PROBLEM. Each line below with the word "depth" needs to be copied.

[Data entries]
* * * * * * *

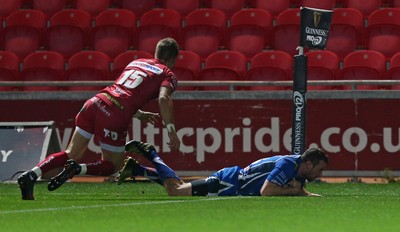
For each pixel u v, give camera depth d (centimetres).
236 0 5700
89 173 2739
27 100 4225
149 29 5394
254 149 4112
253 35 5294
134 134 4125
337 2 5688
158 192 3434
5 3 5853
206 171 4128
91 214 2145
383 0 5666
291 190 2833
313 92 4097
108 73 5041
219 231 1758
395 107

* * * * * * *

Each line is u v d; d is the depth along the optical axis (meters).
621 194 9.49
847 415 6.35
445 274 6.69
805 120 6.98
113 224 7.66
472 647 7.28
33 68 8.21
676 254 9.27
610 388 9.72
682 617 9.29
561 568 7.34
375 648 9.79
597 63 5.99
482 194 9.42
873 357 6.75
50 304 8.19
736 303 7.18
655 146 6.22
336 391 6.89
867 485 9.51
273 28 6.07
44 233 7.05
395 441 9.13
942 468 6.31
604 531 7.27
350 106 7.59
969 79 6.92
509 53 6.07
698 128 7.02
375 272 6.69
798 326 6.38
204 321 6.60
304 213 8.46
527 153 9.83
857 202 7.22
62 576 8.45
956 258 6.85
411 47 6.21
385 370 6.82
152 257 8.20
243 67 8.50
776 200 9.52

* * * * * * *

SOLVED EXERCISE.
For each pixel u v, give camera depth d (centimetres).
Each line is u v d; d is the depth along the optical axis (meters).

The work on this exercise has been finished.